Conference Location:
Cyberspace
March 29, 2021 to April 1, 2021
Keynotes
Keynote: The encryption challenge: an eternal search for the light switch in the dark?
Dr. Nicole S. van der Meulen | Senior Strategic Analyst at European Cybercrime Centre (EC3) at EuropolAbstract: There is no doubt encryption plays a key role in the safeguarding of the confidentiality and integrity of information in general and personal data in particular. Strong encryption is an essential feature of protecting privacy and doing business. Simultaneously, the widespread implementation of encryption has also introduced challenges for law enforcement and the entire criminal justice chain. Whilst these challenges surrounding encryption are not new, they remain in fashion as long as critical questions remain unanswered. This talk will reflect on how the different features of the current state of affairs – from technology to policy – complicate the ability to reach satisfying answers and how such absence continues to plague law enforcement efforts in its crime fighting mission.

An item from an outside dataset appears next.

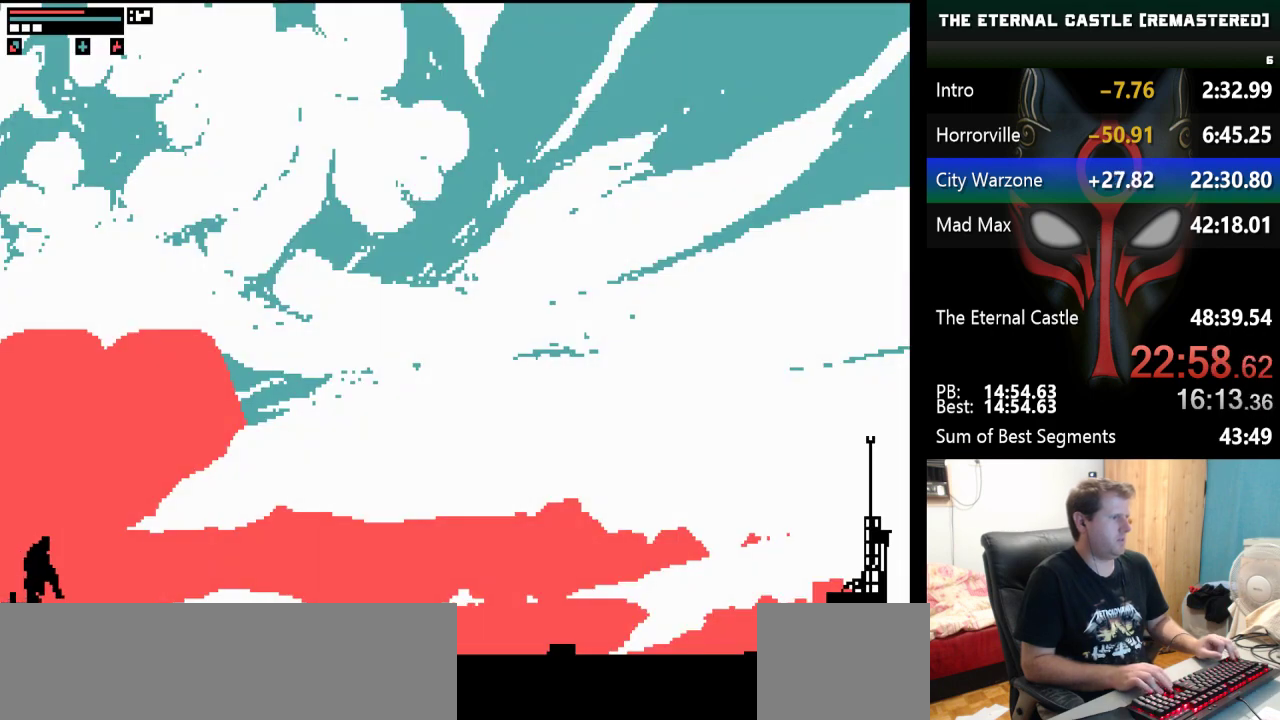
{"keys": ["right", "shift", "up"], "events": [[67, "shift", "down"]]}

Bio: Dr. Nicole S. van der Meulen studied Political Science with a focus on International Relations and Comparative Politics at the University of Maryland, Baltimore County (Bachelor of Arts, 2005, Cum Laude) and VU University Amsterdam (Master of Science, 2006, Cum Laude). In 2010 she obtained her PhD with a doctoral dissertation on digital financial identity theft at the Law Faculty of Tilburg University in the Netherlands. Afterwards, she worked as a Cyber Security advisor at GOVCERT.NL, the predecessor to the Dutch National Cyber Security Centre (NCSC), where she was co-responsible for the development of the first Cyber Security Threat Assessment of the Netherlands. She also held posts as an Assistant Professor at the Department of Transnational Legal Studies at the VU University in Amsterdam and as an Analyst in the Defence & Security team at RAND Europe in Cambridge, UK. Before coming to the European Cybercrime Centre (EC3) at Europol, she was an Advisor of Security Affairs at the Dutch Banking Association. She is currently a Senior Strategic Analyst at EC3 and head of the Policy & Development team.
Keynote: Emotet: The “king“ is dead – is he?
Linda Bertram | Public Prosecutor at the Prosecutor General's Office Frankfurt am Main – Center for Combatting Cybercrime (ZIT)and
Andre Dornbusch | Team Leader Cybercrime Investigations with the Federal Criminal Police Office (BKA)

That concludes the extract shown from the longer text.